An official website of the United States government

Mapped predictions of manganese and arsenic in an alluvial aquifer using boosted regression trees

December 24, 2021

Manganese (Mn) concentrations and the probability of arsenic (As) exceeding the drinking-water standard of 10 μg/L were predicted in the Mississippi River Valley alluvial aquifer (MRVA) using boosted regression trees (BRT). BRT, a type of ensemble-tree machine-learning model, were created using predictor variables that affect Mn and As distribution in groundwater. These variables included iron (Fe) concentrations and specific conductance predicted from previously developed BRT models, groundwater flux and age estimates from MODFLOW, and hydrologic characteristics. The models also included results from the first airborne geophysical survey conducted in the United States to target an entire aquifer system. Predictions of high Mn and As occurred where Fe was high. Predicted high Mn concentrations were correlated with fraction of young groundwater (less than 65 years) computed from MODFLOW results. High probabilities of As exceedance were predicted where groundwater was relatively old and airborne electromagnetic resistivity was high, typically proximal to streams.
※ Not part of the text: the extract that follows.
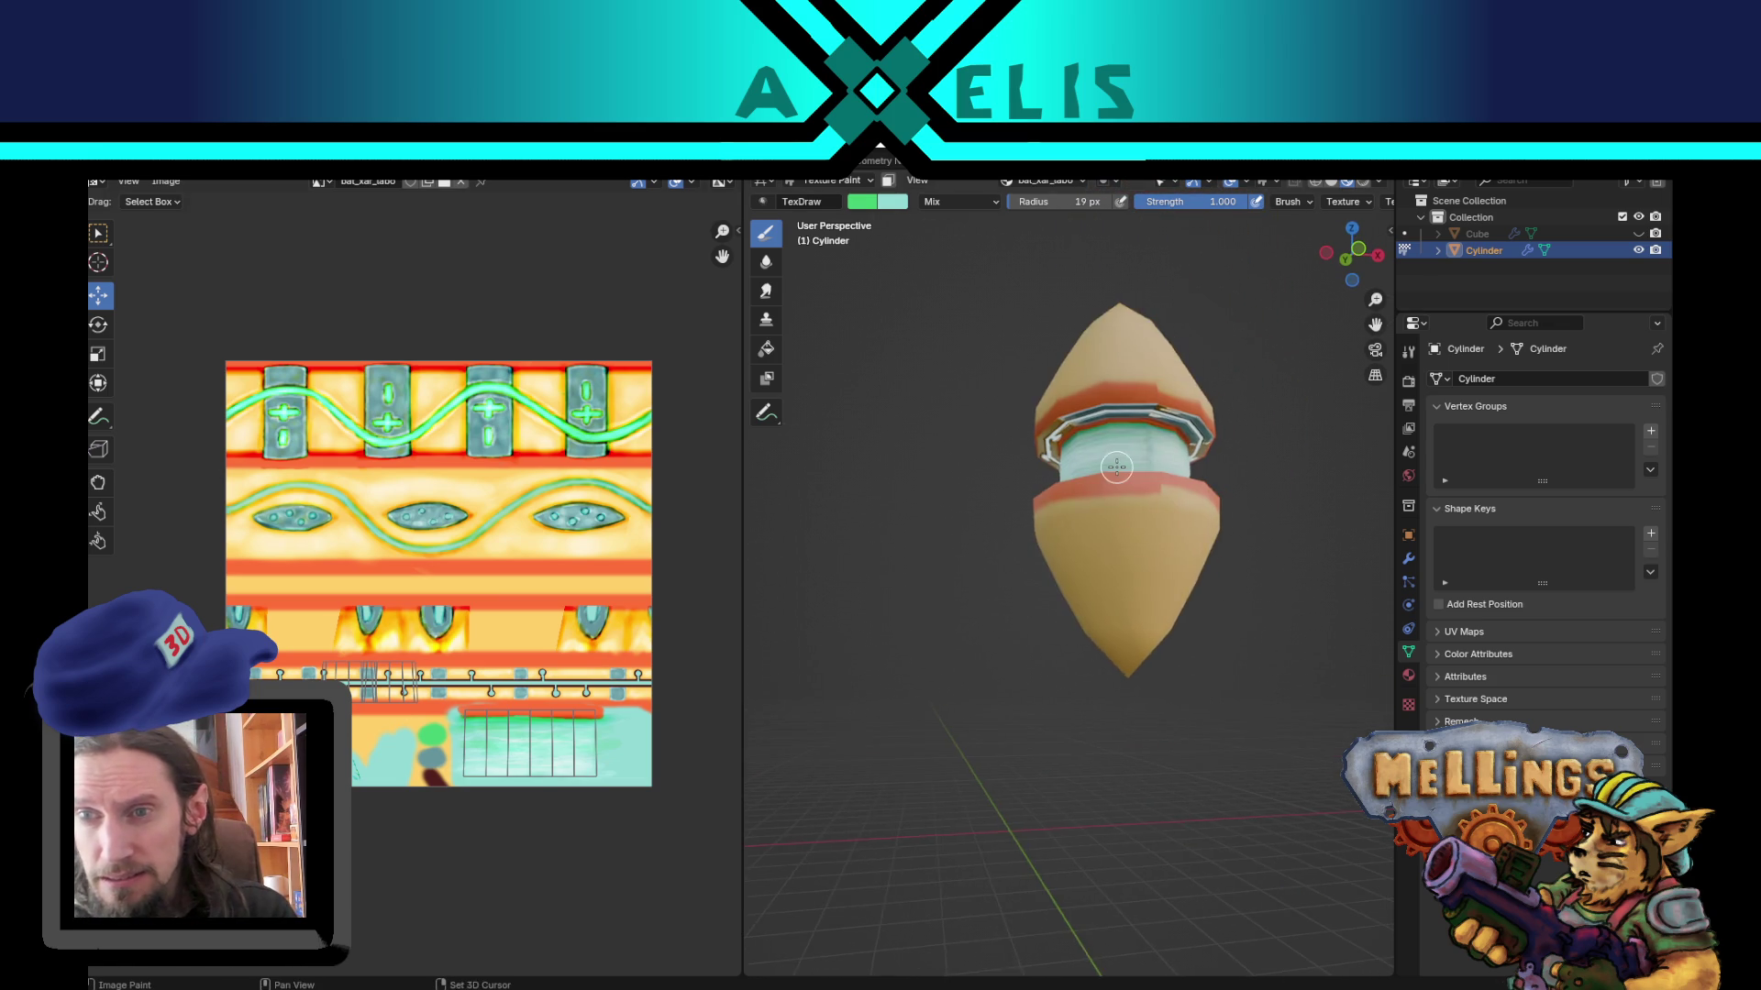
{"action": "scroll", "coordinate": [1117, 465], "scroll_direction": "up", "scroll_amount": 2}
Two-variable partial-dependence plots and sensitivity analysis were used to provide insight into the factors controlling Mn and As distribution in groundwater. The maps of predicted Mn concentrations and As exceedance probabilities can be used to identify areas where these constituents may be high, and that could be targeted for further study. This paper shows that incorporation of a selected set of process-informed data, such as MODFLOW results and airborne geophysics, into a machine-learning model improves model interpretability. Incorporation of process-rich information into machine-learning models will likely be useful for addressing a wide range of problems of interest to groundwater hydrologists.